Dental implants are the only way to properly replace a missing tooth, that is, to replace all and every single part of the tooth. Unfortunately, certain pre-existing medical conditions - almost always chronic health problems - make it impossible, or unadvisable to undergo dental implantation. Some of these are straightforward and can be understood at once: problems of the bones like osteoporosis that make it impossible, or haemophilia, where the blood just keeps coming are in this category. But some conditions are not intuitive at all, and diabetes is one of them. It is unadvisable to get dental implants if you have diabetes. But why?
Why diabetes?
We get inquiries like this on a weekly basis: a patient wants to know why they cannot get dental implants if their bones are strong, they take care of their diabetes and do not let it get out of control, and take their medication daily, and this is a type 2 usually, meaning it is milder. So why can’t they get dental implants?

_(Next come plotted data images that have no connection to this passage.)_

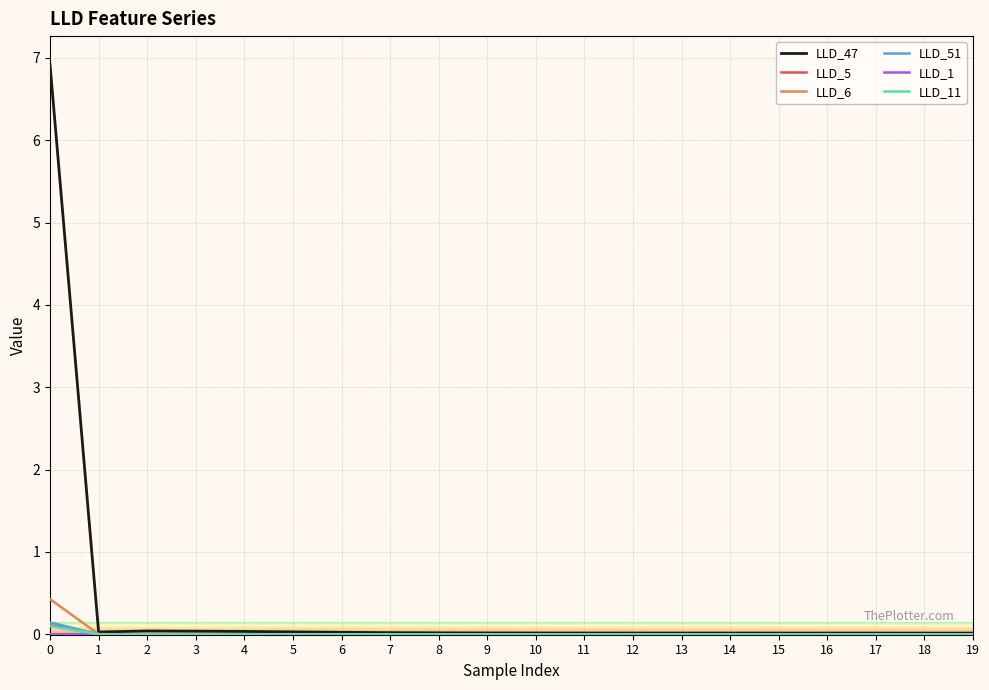

Which series has the largest range (max minus min)?

LLD_47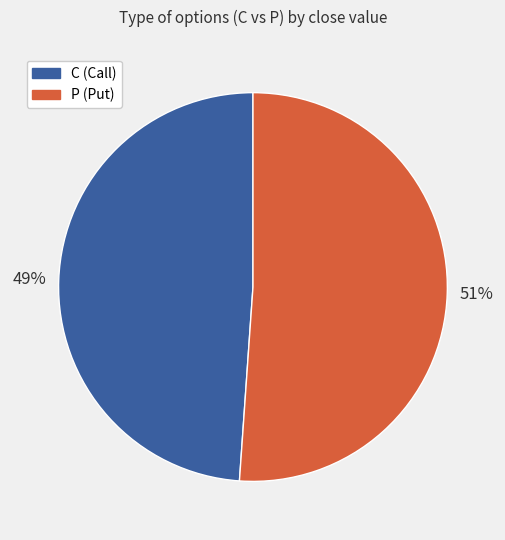

To the nearest percent, what portion does C represent?

49%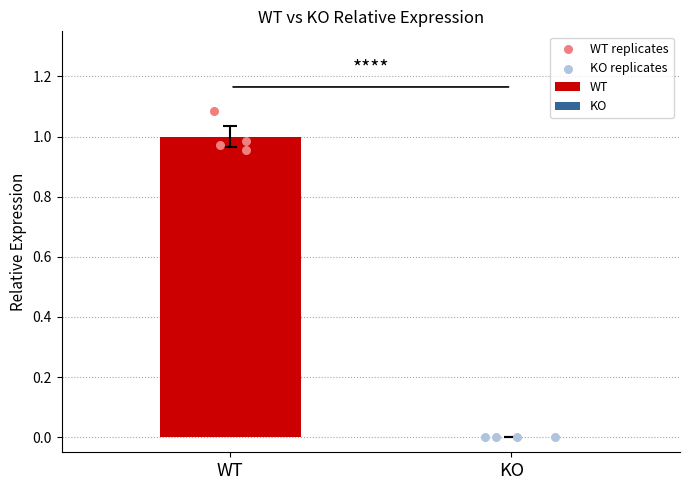

Is the value of KO replicates at KO greater than the value of WT replicates at WT?

No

It is because chronic conditions can get worse. Your diabetes is under control now, but you cannot really say that 10 years from now, your condition, and the condition of your jaw bones will not deteriorate. Unfortunately, there is a risk that these circumstances will not be suitable for dental implants in a few years’ or decades’ time.
Legal issues
While dental implantation of a person who has enough bone density in their jaw is perfectly possible, even if they have diabetes, the legal issues surrounding dental implants make it simply now worth it for the dentist. Dental implants are expensive, and for a good reason; you only need to get them once, and they remain good for a lifetime. This is reflected in the legal aspects of getting a dental implant; there are guarantees and safeguards to make sure you get the most for your money. With a patient with diabetes, these guarantees cannot in every instance be safeguarded, as their condition, and the condition of their bones and gums tends to deteriorate, or has the likelihood of deteriorating. Thus selling the dental implants for the same price as it is sold to everyone else is not entirely ethical. But the dentist cannot sell it for less, and thus, diabetics are often excluded.
What can be done?
To restore chewing function and to aid speech, a crown or bridge is fine. The problem is that these dental prostheses do not stop tooth loss as a condition, and only replace the function of the crown that has gone missing. If you have diabetes, the best thing to do is to visit your dentist regularly, and to be aware of the fact that you are at risk, and to take care of your teeth accordingly. If any sign of looseness comes along, you must contact your dentist immediately.